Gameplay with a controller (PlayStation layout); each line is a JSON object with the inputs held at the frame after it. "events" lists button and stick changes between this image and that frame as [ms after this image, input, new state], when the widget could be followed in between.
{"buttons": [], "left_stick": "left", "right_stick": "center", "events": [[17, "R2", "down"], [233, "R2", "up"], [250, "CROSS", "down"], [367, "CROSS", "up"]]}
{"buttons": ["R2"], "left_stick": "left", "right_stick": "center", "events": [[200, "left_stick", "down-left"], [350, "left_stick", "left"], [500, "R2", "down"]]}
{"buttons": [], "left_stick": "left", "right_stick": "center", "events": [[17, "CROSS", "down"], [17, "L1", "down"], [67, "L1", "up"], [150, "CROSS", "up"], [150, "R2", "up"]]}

--- --- ---

- PROBLEM TO SOLVE -
When you transcribe the listing, make each line match the original exactly.

- EXERCISE SOLUTION -
Gameplay with a controller (PlayStation layout); each line is a JSON object with the inputs held at the frame after it. "events" lists button and stick changes between this image and that frame as [ms after this image, input, new state], when the widget could be followed in between.
{"buttons": [], "left_stick": "left", "right_stick": "center", "events": [[17, "R2", "down"], [233, "R2", "up"], [250, "CROSS", "down"], [367, "CROSS", "up"]]}
{"buttons": ["R2"], "left_stick": "left", "right_stick": "center", "events": [[200, "left_stick", "down-left"], [350, "left_stick", "left"], [500, "R2", "down"]]}
{"buttons": [], "left_stick": "left", "right_stick": "center", "events": [[17, "CROSS", "down"], [17, "L1", "down"], [67, "L1", "up"], [150, "CROSS", "up"], [150, "R2", "up"]]}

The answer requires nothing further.